At 15, my stepdad beat me and ditched me in another city next to a bus station at night, saying,
“You’re a man now.”
My uncle found me sleeping in the rain. Thirteen years later, they broke into my house, demanding money, and left in handcuffs.
Hey, Reddit. I got thrown out young, rebuilt my life from scratch, and thought I was finally done with them. Turns out they weren’t done with me.
Before that part, I need to explain how it all started.
My name’s Aaron. I’m 30 now. I work in metal fabrication, married to a woman named Nor, and we have a son, Rudy. I don’t talk to my mother, my stepfather, or my halfsister. I was 15 when that became permanent.
This is where it started.
I grew up in a small house that always felt crowded, even when it wasn’t. My mom, Zoya, married Lance when I was nine. Cassidy is their kid. From the outside, we probably looked normal. Inside, everything revolved around her.
The day I turned 15, I woke up to balloons taped to the walls, pink ones, a banner across the living room that said,
“Congrats, Cassidy.”
There was a cake on the counter with her name on it, and a little plastic dancer stuck on top. Cassidy had won a small dance trophy the night before. Not a big competition, just a local thing. Zoya was still riding that high like Cassidy had cured something.
She was already dressed, phone out, taking pictures of Cassidy holding the trophy again, like the moment might disappear if she didn’t document it from every angle.
I stood there for a minute, waiting for someone to remember what day it was.
Zoya glanced at me once.
“Oh, happy birthday,” she said, already turning back to Cassidy.
That was it. No card, no gift, no plan.
Lance wasn’t even in the room yet. Cassidy was opening boxes like it was Christmas. New dance shoes, a bag, some kind of tablet-looking thing I’d never seen before.
I went back to my room and shut the door. I wasn’t mad about the attention part. I was used to that.

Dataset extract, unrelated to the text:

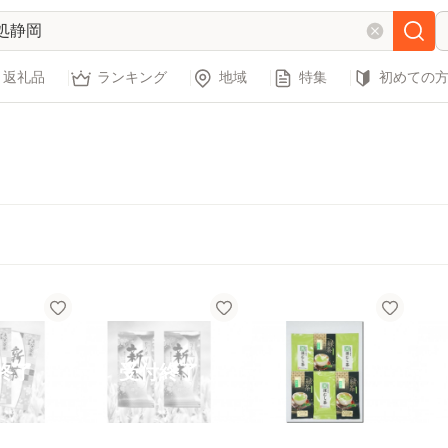
返礼品
ランキング
地域
特集
初めての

What bothered me was the timing, because I knew exactly where that tablet came from.
I had a stash, about $400 I’d saved from mowing lawns, cleaning garages, whatever I could find. I kept it taped inside an old shoebox under my bed. I checked it every few weeks just to make sure it was still there.
I pulled the box out.
Empty.
I didn’t even sit down. I walked straight back to the living room.